The Institute for Supply Management’s index declined to 51.5 from 52.9 a month earlier, the Tempe, Arizona-based group’s report showed April 1. Readings above 50 indicate growth and the median forecast in a Bloomberg News survey of economists was 52.5.
A measure of U.S. exports contracted for a second month, indicating a stronger dollar is making it difficult for factories to drum up overseas sales. Less investment by America’s energy producers and slower consumer spending so far this year also represent hurdles for domestic manufacturers.
“There is little hope for noticeable momentum in manufacturing activity” in the second quarter, Lindsey Piegza, chief economist at Sterne Agee & Leach Inc. in Chicago, said before the report. “Weak growth and a rapidly rising U.S. dollar” are making goods produced by the world’s largest economy “relatively less attractive to foreign buyers.”
The factory index declined even after the resolution of a work stoppage at West Coast ports that depressed the reading in February. The dispute over a dockworkers’ contract affected supply chains and increased costs, the ISM’s survey showed last month.
Estimates for the ISM factory index from 80 economists in the Bloomberg survey ranged from 49.5 to 55.
The ISM’s gauge of new orders declined to 51.8 last month, the weakest since May 2013, from 52.5 in February. Order backlogs dropped to 49.5 from 51.5.
The measure of export orders dropped to 47.5 in March from 48.5. The ISM’s U.S. factory employment index declined to 50, the also the lowest since May 2013, from 51.4 the prior month. The production measure was little changed at 53.8 after 53.7 in February.
The report also showed the gauge of factory inventories dropped to 51.5 in March from 52.5. An index of prices paid rose.
A slowdown in exports and depressed commodity prices are straining some companies such as U.S. Steel Corp. The nation’s second-largest steelmaker said in a statement March 31 that it will temporarily idle some capacity at a Minnesota iron-ore plant, effective June 1.
“Global influences in the market, including a high level of imports, unfairly traded products and reduced steel prices, continue to have an impact,” the company said.
Foreign exchange rates are also making it tougher for manufacturers as a rally in the dollar makes U.S. goods more expensive for overseas customers. The greenback has climbed almost 25% since June 30.
Oil prices that have slumped about 55% since the end of June are taking a toll on equipment manufacturers as well, reducing orders. The number of rigs targeting oil in the U.S. has dropped 49% since the end of October.
Factories are also struggling with lackluster consumer demand as well, though a pickup in sentiment and employment gains may allow manufacturing to stabilize.

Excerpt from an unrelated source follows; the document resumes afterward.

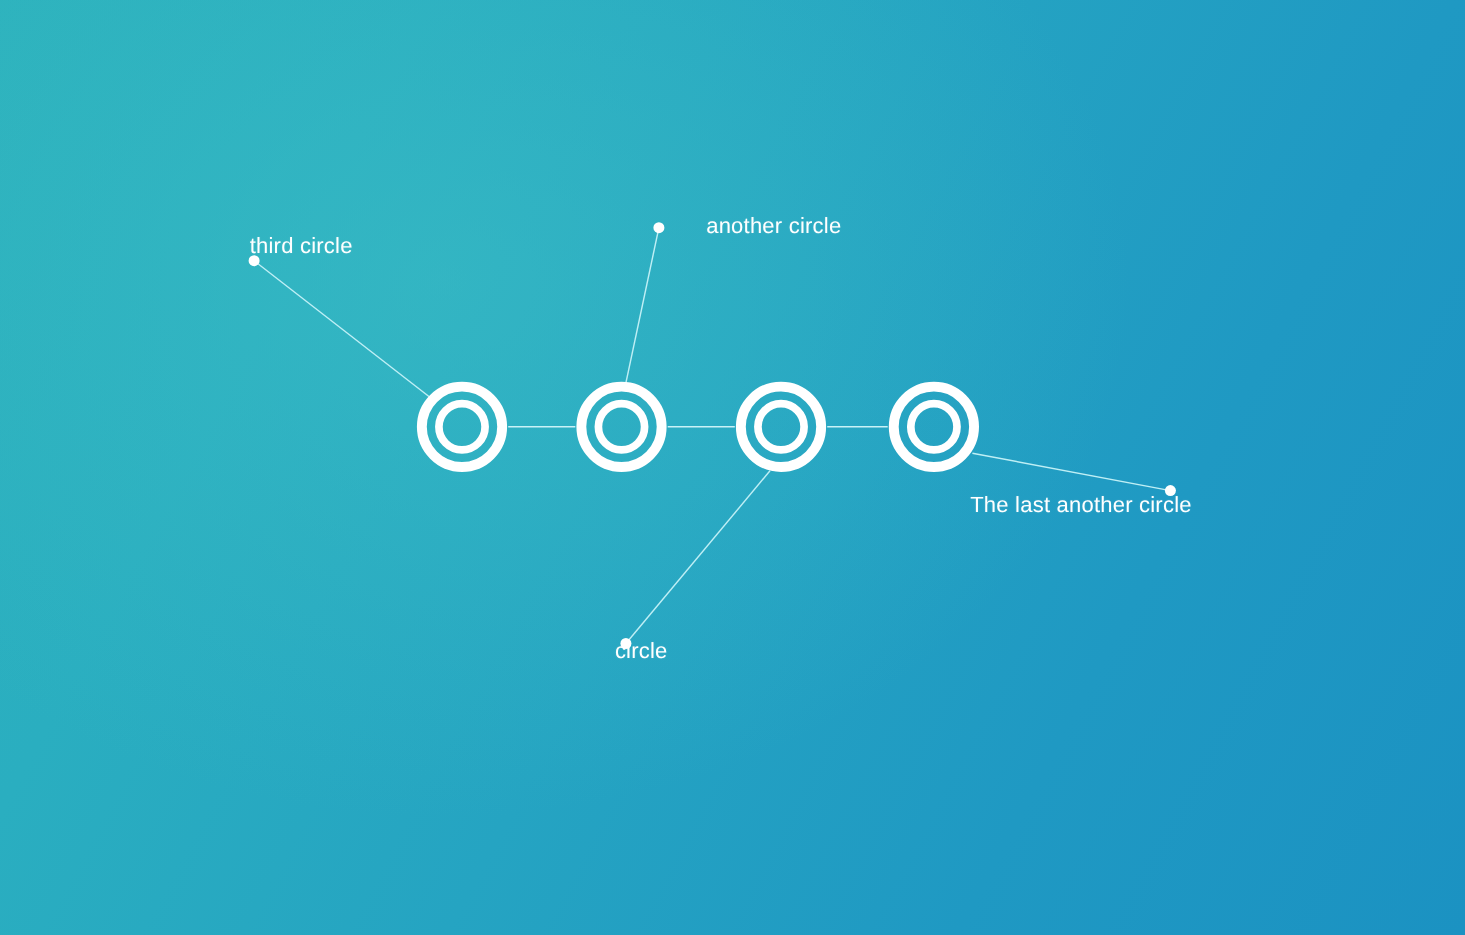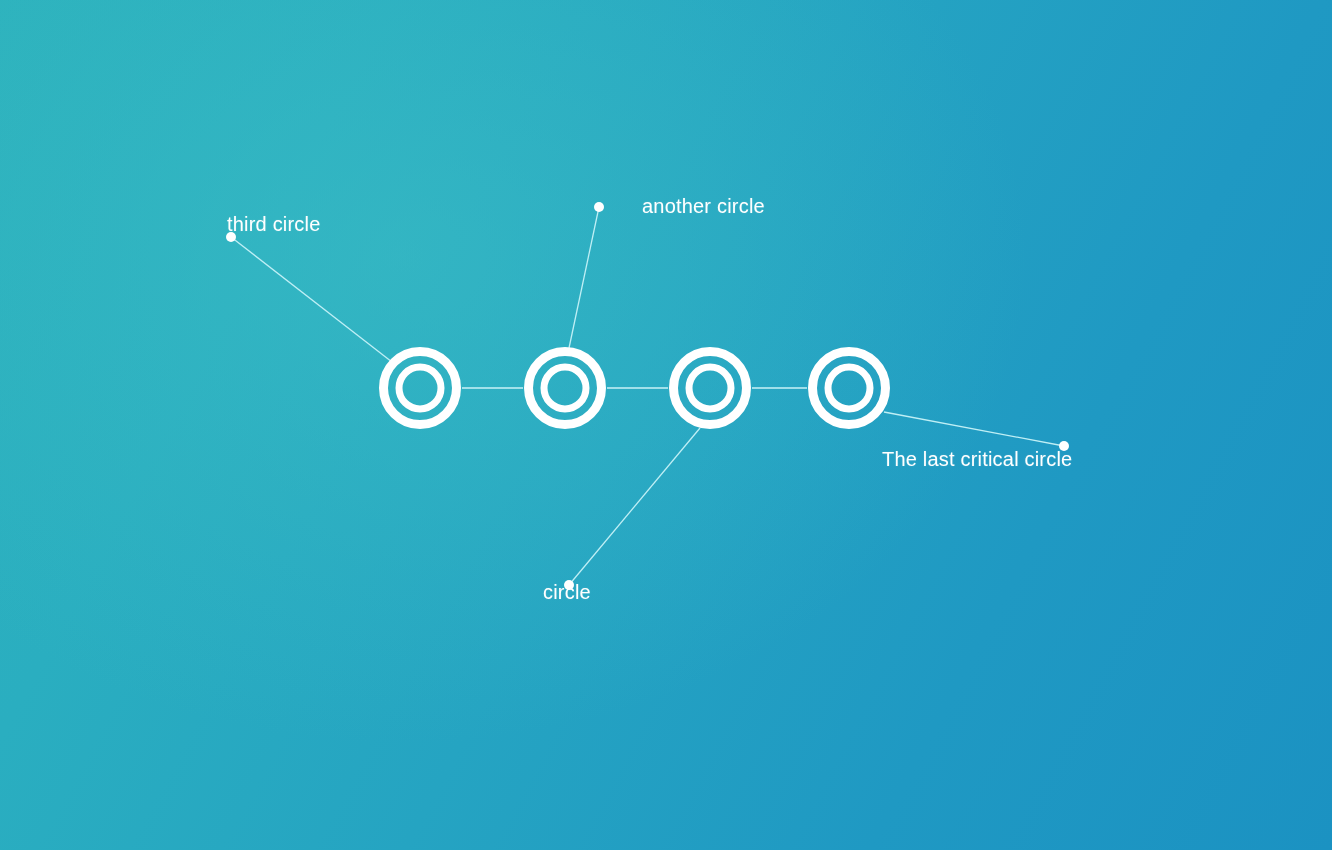"The last critical circle" span.node-label { text: critical -> another }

Household purchases barely rose in February, a report from the Commerce Department showed March 30. The 0.1% gain followed a 0.2% drop in January. Adjusting for changes in prices, spending dropped for the first time in almost a year.
A report March 31 from the Conference Board showed consumer confidence climbed to 101.3, the second-highest reading of the current economic expansion, from 98.8 in February. The rebound bolsters forecasts that spending, which accounts for almost 70% of the economy, will strengthen.

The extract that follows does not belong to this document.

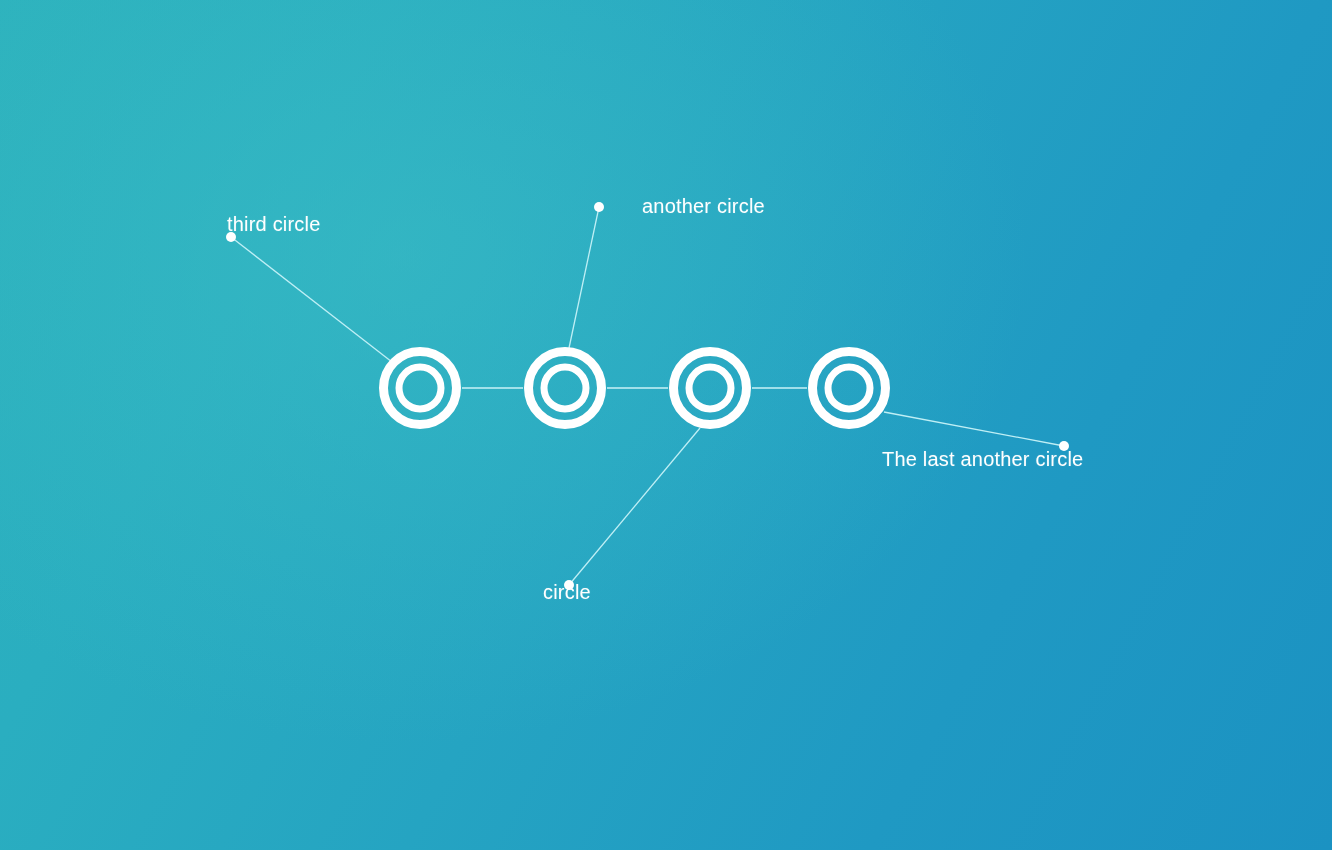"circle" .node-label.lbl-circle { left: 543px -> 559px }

Americans were more upbeat about job and income prospects, and a report later this week is projected to show payrolls increased by almost a quarter million in March.
Cheaper fuel prices have also given households the wherewithal to boost spending. A gallon of regular unleaded gasoline cost an average $2.41 on March 31, down from last year’s peak of $3.70, according to U.S. motoring group AAA.